# [DIRECTIVE]
In the listing below, find the line with "color: #fde047 ->" and copy every line from there up to and including the line with "font-size: 15px ->", exactly and without pictures.

# [SOURCE MATERIAL]
▬▬▬▬▬▬▬▬▬▬

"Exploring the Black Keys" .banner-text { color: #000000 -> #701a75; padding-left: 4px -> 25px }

▬▬▬▬▬▬▬▬▬▬

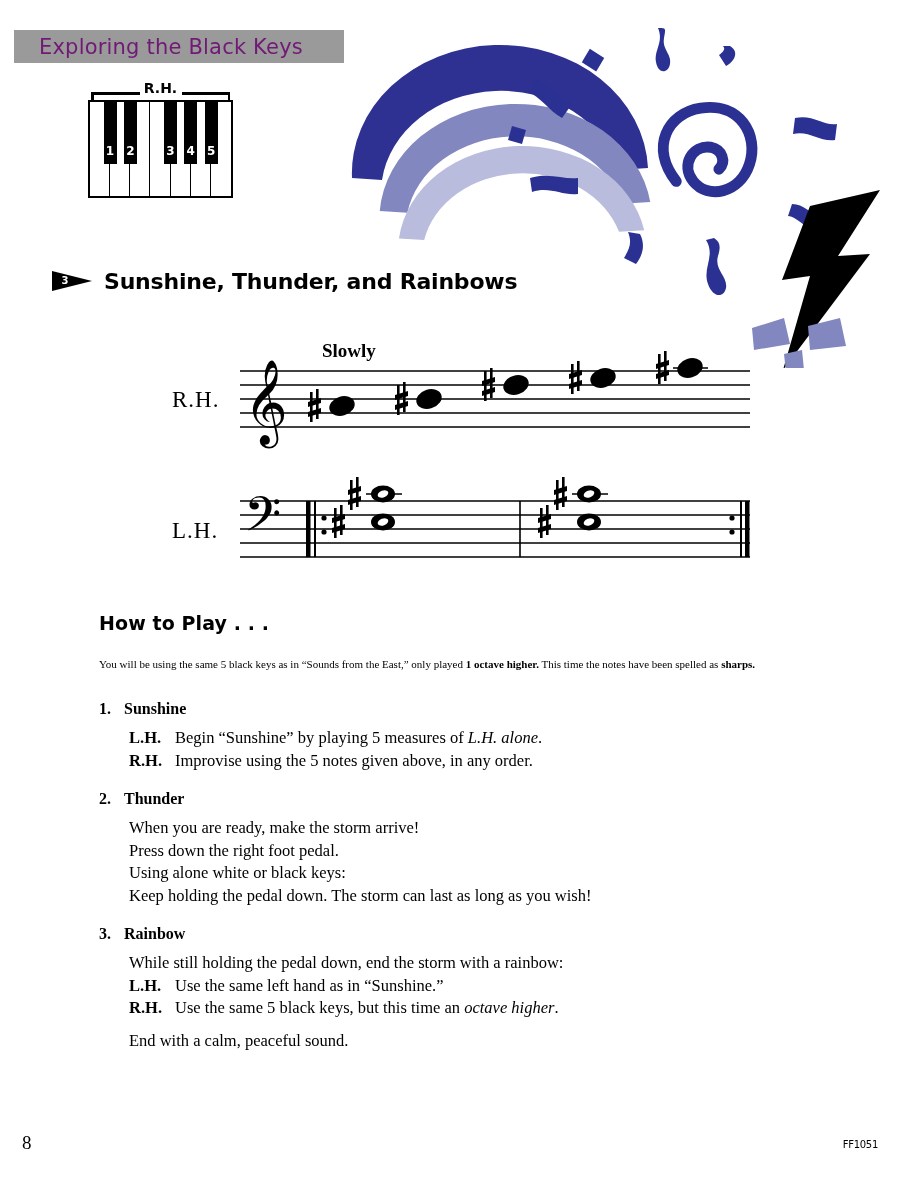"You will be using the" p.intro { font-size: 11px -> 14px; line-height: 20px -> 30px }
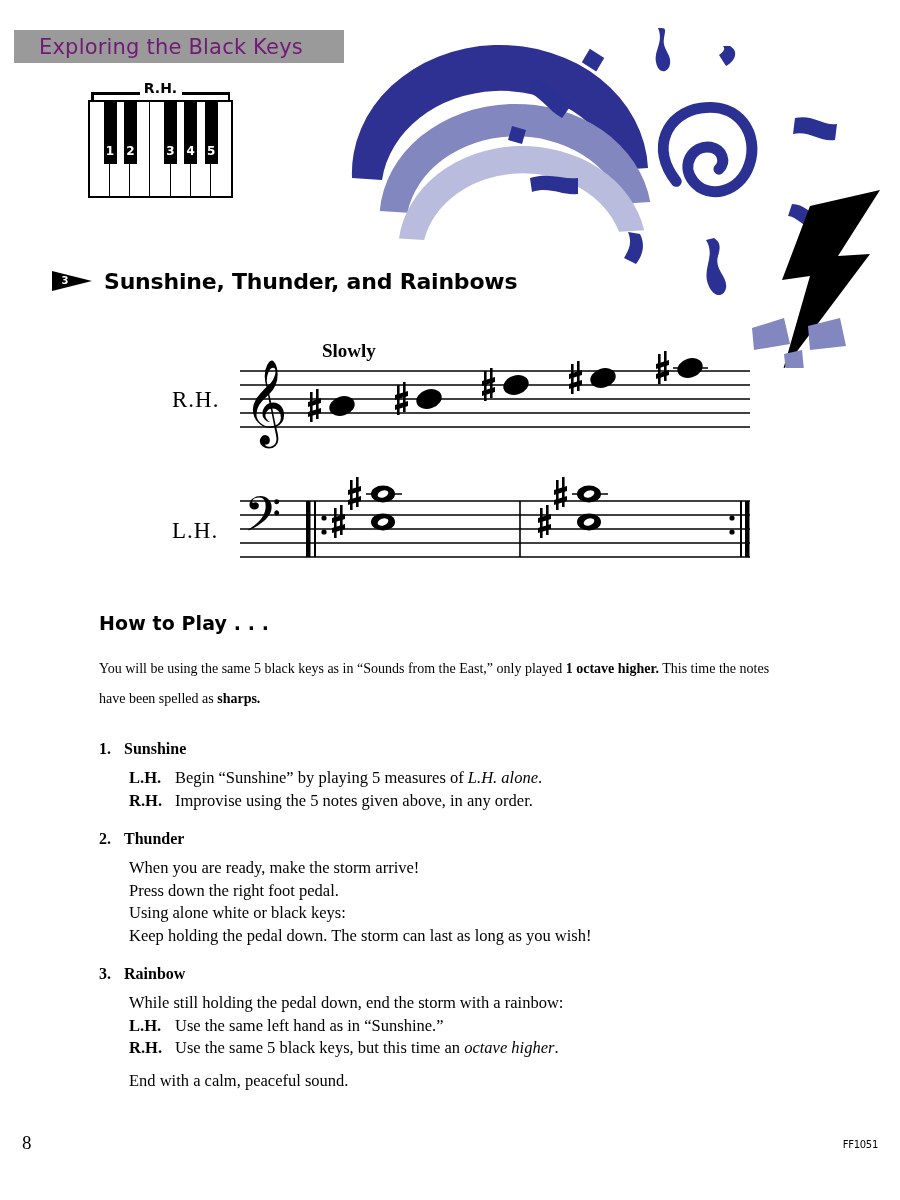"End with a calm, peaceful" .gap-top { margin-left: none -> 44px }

▬▬▬▬▬▬▬▬▬▬

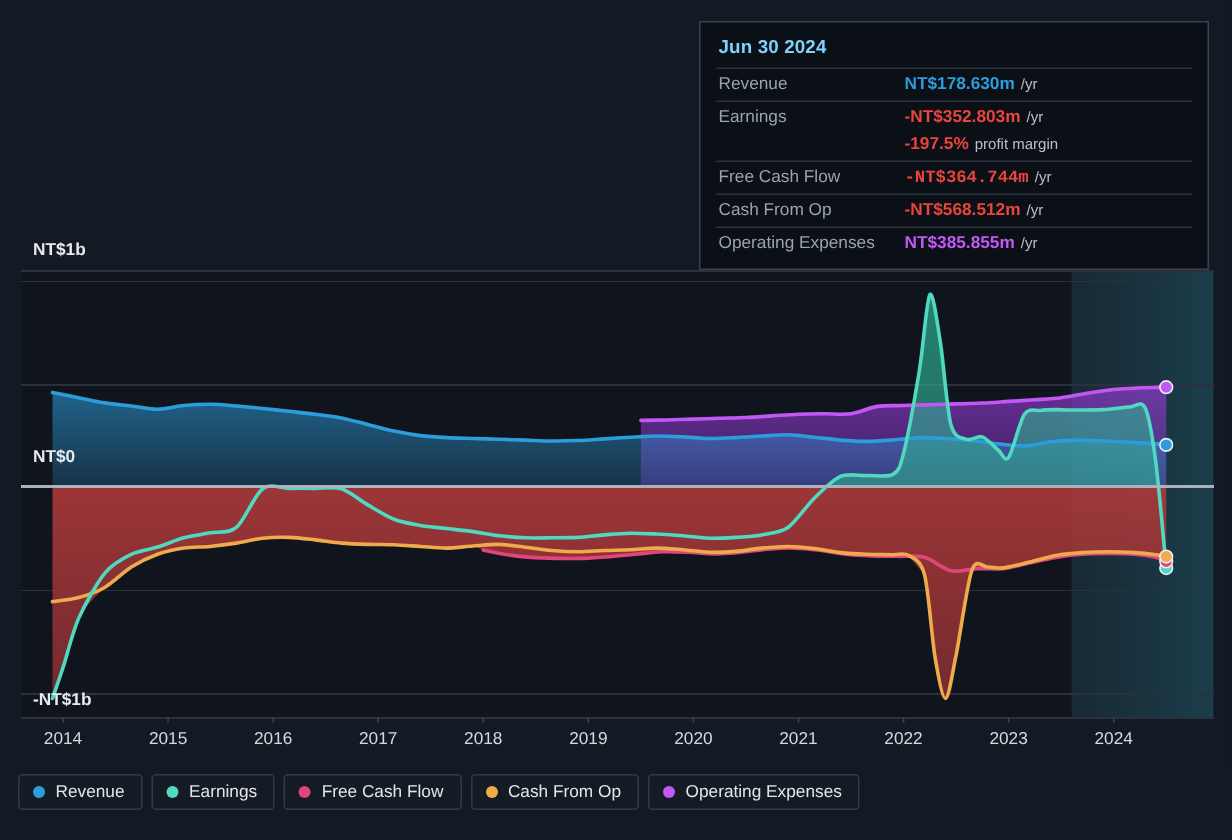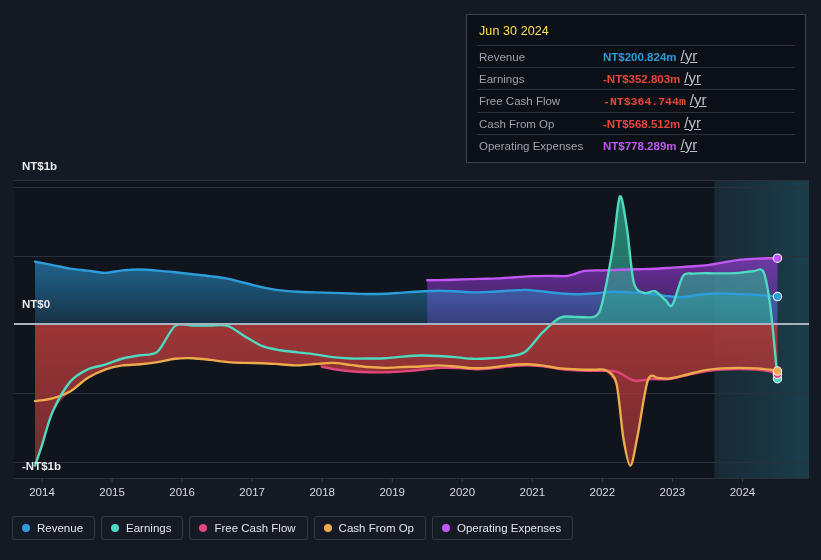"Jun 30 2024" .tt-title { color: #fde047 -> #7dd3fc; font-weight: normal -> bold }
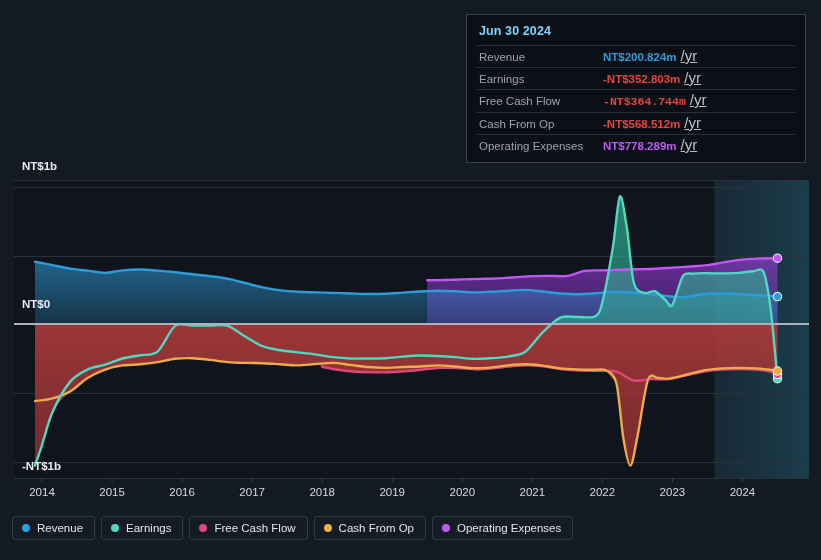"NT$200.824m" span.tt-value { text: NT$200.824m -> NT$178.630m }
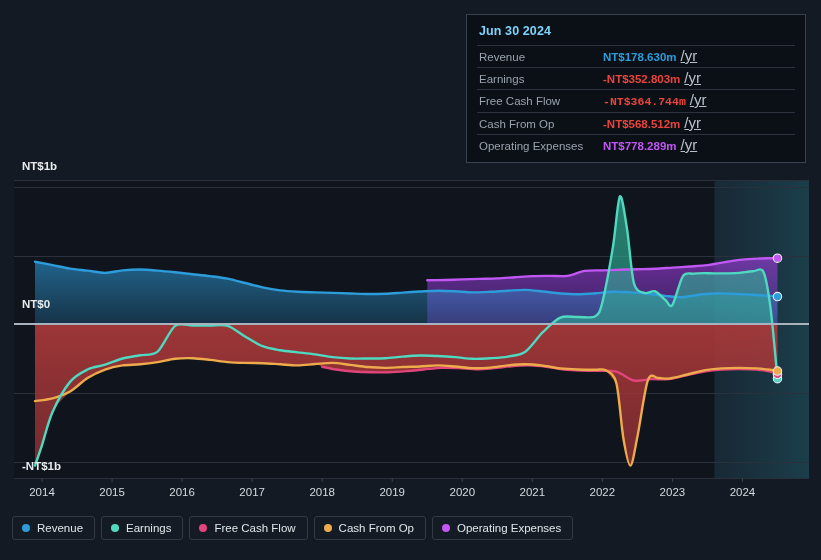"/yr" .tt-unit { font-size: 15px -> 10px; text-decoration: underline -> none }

▬▬▬▬▬▬▬▬▬▬

# [EXERCISE ANSWER]
"Jun 30 2024" .tt-title { color: #fde047 -> #7dd3fc; font-weight: normal -> bold }
"NT$200.824m" span.tt-value { text: NT$200.824m -> NT$178.630m }
"/yr" .tt-unit { font-size: 15px -> 10px; text-decoration: underline -> none }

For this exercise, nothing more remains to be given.